▼▼▼

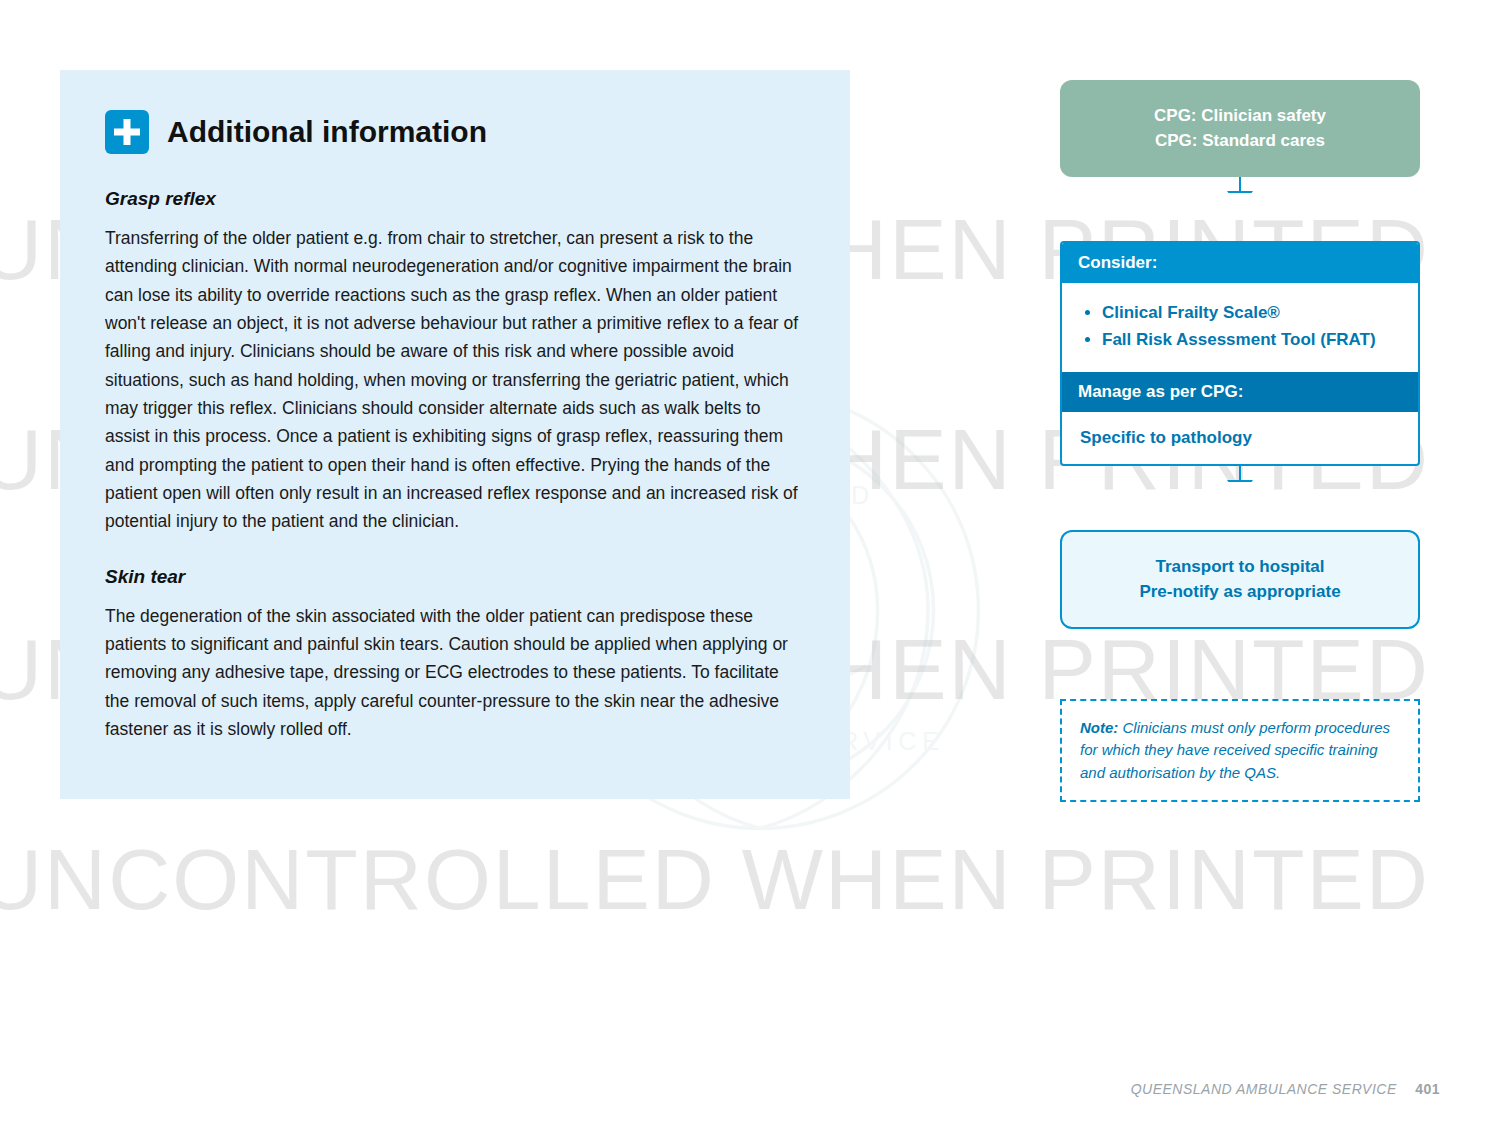UNCONTROLLED WHEN PRINTED
UNCONTROLLED WHEN PRINTED
UNCONTROLLED WHEN PRINTED
UNCONTROLLED WHEN PRINTED
QUEENSLAND AMBULANCE SERVICE
Additional information
Grasp reflex
Transferring of the older patient e.g. from chair to stretcher, can present a risk to the attending clinician. With normal neurodegeneration and/or cognitive impairment the brain can lose its ability to override reactions such as the grasp reflex. When an older patient won't release an object, it is not adverse behaviour but rather a primitive reflex to a fear of falling and injury. Clinicians should be aware of this risk and where possible avoid situations, such as hand holding, when moving or transferring the geriatric patient, which may trigger this reflex. Clinicians should consider alternate aids such as walk belts to assist in this process. Once a patient is exhibiting signs of grasp reflex, reassuring them and prompting the patient to open their hand is often effective. Prying the hands of the patient open will often only result in an increased reflex response and an increased risk of potential injury to the patient and the clinician.
Skin tear
The degeneration of the skin associated with the older patient can predispose these patients to significant and painful skin tears. Caution should be applied when applying or removing any adhesive tape, dressing or ECG electrodes to these patients. To facilitate the removal of such items, apply careful counter-pressure to the skin near the adhesive fastener as it is slowly rolled off.
CPG: Clinician safety
CPG: Standard cares
Consider:
Clinical Frailty Scale®
Fall Risk Assessment Tool (FRAT)
Manage as per CPG:
Specific to pathology
Transport to hospital
Pre-notify as appropriate
Note: Clinicians must only perform procedures for which they have received specific training and authorisation by the QAS.
QUEENSLAND AMBULANCE SERVICE 401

▲▲▲

Output every line of the records above unchanged, and keep the pictures out.

_Result of the exercise_.
UNCONTROLLED WHEN PRINTED
UNCONTROLLED WHEN PRINTED
UNCONTROLLED WHEN PRINTED
UNCONTROLLED WHEN PRINTED
QUEENSLAND AMBULANCE SERVICE
Additional information
Grasp reflex
Transferring of the older patient e.g. from chair to stretcher, can present a risk to the attending clinician. With normal neurodegeneration and/or cognitive impairment the brain can lose its ability to override reactions such as the grasp reflex. When an older patient won't release an object, it is not adverse behaviour but rather a primitive reflex to a fear of falling and injury. Clinicians should be aware of this risk and where possible avoid situations, such as hand holding, when moving or transferring the geriatric patient, which may trigger this reflex. Clinicians should consider alternate aids such as walk belts to assist in this process. Once a patient is exhibiting signs of grasp reflex, reassuring them and prompting the patient to open their hand is often effective. Prying the hands of the patient open will often only result in an increased reflex response and an increased risk of potential injury to the patient and the clinician.
Skin tear
The degeneration of the skin associated with the older patient can predispose these patients to significant and painful skin tears. Caution should be applied when applying or removing any adhesive tape, dressing or ECG electrodes to these patients. To facilitate the removal of such items, apply careful counter-pressure to the skin near the adhesive fastener as it is slowly rolled off.
CPG: Clinician safety
CPG: Standard cares
Consider:
Clinical Frailty Scale®
Fall Risk Assessment Tool (FRAT)
Manage as per CPG:
Specific to pathology
Transport to hospital
Pre-notify as appropriate
Note: Clinicians must only perform procedures for which they have received specific training and authorisation by the QAS.
QUEENSLAND AMBULANCE SERVICE 401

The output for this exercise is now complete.